• RECORDS SHOWN:
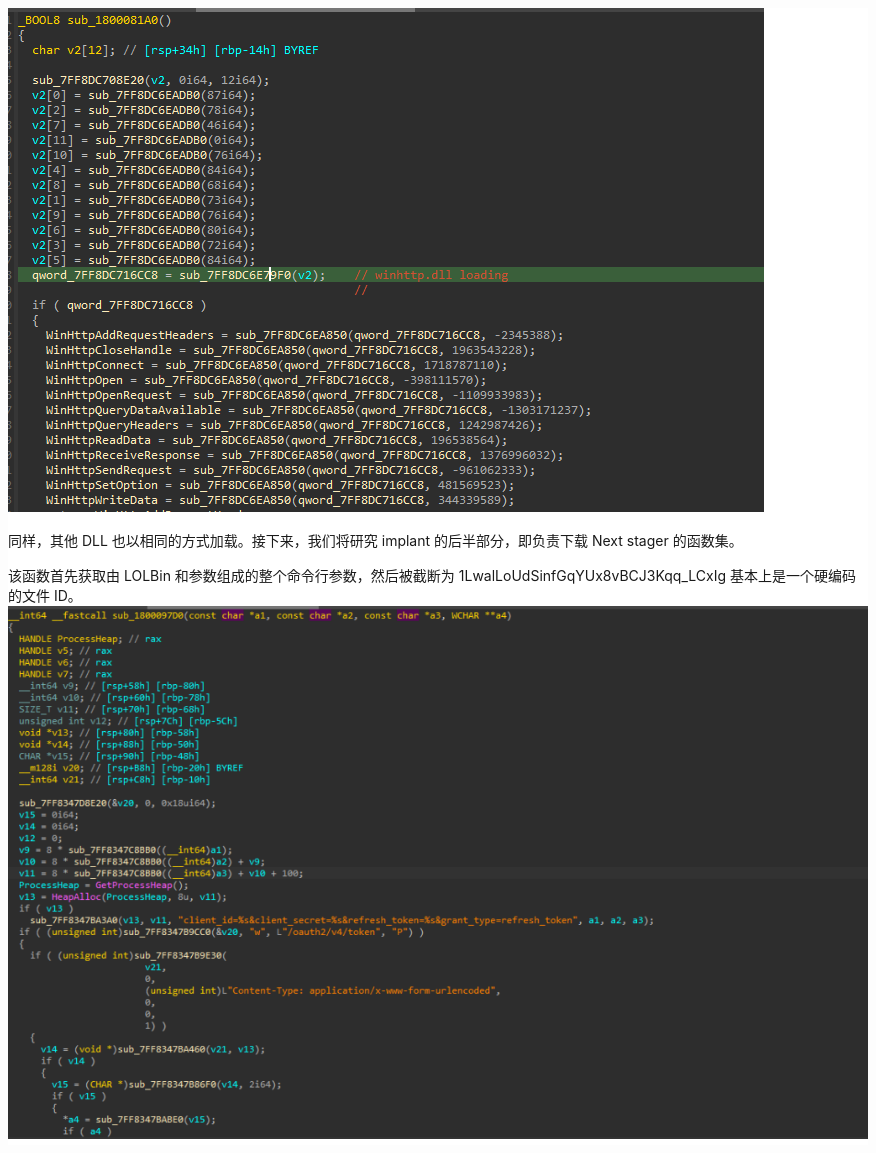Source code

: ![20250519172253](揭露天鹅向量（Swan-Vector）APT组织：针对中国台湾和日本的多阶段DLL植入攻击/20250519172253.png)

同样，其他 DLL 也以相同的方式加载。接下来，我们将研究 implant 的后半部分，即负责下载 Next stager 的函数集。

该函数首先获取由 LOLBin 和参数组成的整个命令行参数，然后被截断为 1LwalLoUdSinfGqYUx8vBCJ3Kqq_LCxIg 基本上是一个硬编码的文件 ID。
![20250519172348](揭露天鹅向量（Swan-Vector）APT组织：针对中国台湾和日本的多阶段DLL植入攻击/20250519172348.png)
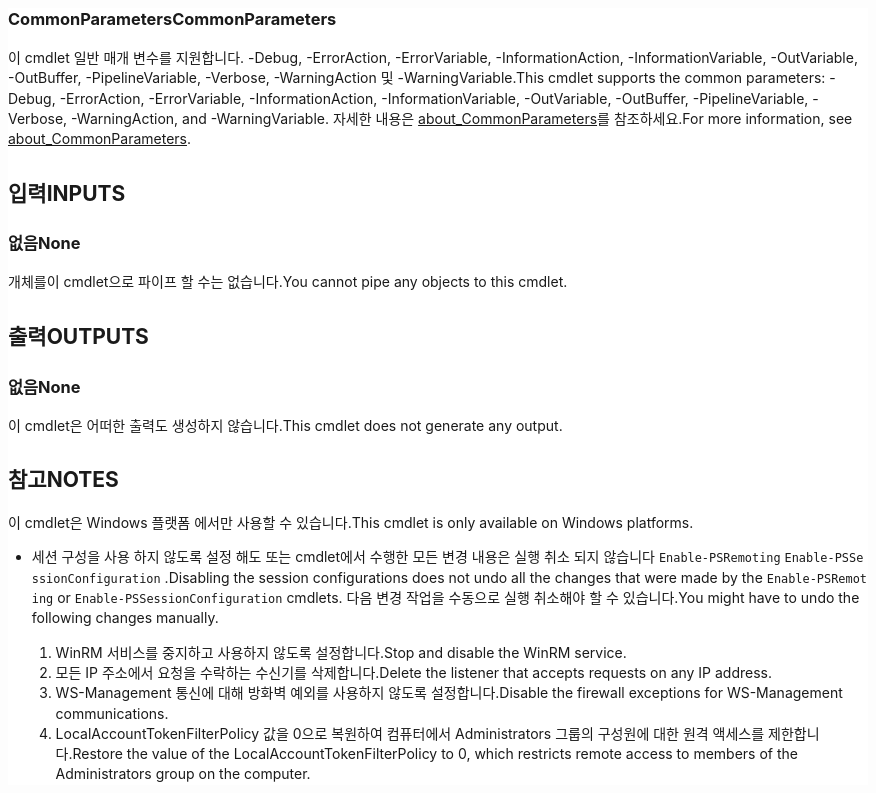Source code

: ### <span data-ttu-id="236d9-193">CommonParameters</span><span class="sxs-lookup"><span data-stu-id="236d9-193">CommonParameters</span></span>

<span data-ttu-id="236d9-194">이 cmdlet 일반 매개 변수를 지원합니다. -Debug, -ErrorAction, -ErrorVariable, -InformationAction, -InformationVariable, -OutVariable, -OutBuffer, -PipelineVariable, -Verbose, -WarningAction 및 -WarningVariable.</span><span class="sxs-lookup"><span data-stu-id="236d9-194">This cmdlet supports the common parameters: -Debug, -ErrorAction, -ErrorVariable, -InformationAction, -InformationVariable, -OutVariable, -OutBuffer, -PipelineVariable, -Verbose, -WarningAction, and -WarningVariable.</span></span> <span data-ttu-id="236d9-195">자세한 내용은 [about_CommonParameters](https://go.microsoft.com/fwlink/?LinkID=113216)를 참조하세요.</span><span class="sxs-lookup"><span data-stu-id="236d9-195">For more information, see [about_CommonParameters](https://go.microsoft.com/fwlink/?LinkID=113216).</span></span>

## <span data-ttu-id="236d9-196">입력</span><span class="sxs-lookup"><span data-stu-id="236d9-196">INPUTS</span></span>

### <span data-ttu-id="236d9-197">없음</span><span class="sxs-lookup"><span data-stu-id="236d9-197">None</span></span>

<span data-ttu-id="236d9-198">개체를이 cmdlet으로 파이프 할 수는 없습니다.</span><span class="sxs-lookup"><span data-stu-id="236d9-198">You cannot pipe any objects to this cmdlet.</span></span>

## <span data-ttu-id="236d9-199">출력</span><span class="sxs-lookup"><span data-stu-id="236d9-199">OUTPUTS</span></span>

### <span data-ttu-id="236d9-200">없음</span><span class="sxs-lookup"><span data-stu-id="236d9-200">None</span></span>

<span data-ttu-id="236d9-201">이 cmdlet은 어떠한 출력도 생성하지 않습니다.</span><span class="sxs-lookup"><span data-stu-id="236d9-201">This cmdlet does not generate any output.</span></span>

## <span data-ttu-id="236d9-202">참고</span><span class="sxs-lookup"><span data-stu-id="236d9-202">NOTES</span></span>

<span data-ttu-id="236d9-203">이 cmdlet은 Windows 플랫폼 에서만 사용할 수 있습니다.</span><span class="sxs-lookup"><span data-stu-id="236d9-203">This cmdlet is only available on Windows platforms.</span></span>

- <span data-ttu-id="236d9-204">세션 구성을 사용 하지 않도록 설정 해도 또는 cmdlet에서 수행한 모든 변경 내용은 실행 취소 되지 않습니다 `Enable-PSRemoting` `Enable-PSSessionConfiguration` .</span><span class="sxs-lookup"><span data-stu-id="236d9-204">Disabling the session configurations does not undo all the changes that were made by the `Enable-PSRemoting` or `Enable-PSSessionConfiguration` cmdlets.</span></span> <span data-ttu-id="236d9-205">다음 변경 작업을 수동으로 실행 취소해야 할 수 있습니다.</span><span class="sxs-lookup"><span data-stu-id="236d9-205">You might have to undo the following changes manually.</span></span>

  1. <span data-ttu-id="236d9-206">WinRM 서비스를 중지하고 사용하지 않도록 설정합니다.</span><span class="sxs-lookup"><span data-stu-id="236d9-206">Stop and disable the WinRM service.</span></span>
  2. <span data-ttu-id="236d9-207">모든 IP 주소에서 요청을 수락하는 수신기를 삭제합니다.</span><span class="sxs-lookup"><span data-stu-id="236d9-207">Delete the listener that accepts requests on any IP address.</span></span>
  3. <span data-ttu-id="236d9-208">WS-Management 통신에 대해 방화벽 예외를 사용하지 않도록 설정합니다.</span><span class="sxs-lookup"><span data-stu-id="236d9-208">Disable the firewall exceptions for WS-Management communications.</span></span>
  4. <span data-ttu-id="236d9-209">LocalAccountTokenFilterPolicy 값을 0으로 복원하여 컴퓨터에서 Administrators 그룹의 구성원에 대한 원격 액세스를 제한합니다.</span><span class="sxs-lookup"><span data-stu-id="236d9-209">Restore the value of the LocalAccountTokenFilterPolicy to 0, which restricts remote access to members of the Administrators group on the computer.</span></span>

• TASK REQUIREMENTS:
From the data above, copy each line where the string "针对中国台湾和日本的多阶段DLL植入攻击" appears.

• PROBLEM SOLUTION:
: ![20250519172253](揭露天鹅向量（Swan-Vector）APT组织：针对中国台湾和日本的多阶段DLL植入攻击/20250519172253.png)
![20250519172348](揭露天鹅向量（Swan-Vector）APT组织：针对中国台湾和日本的多阶段DLL植入攻击/20250519172348.png)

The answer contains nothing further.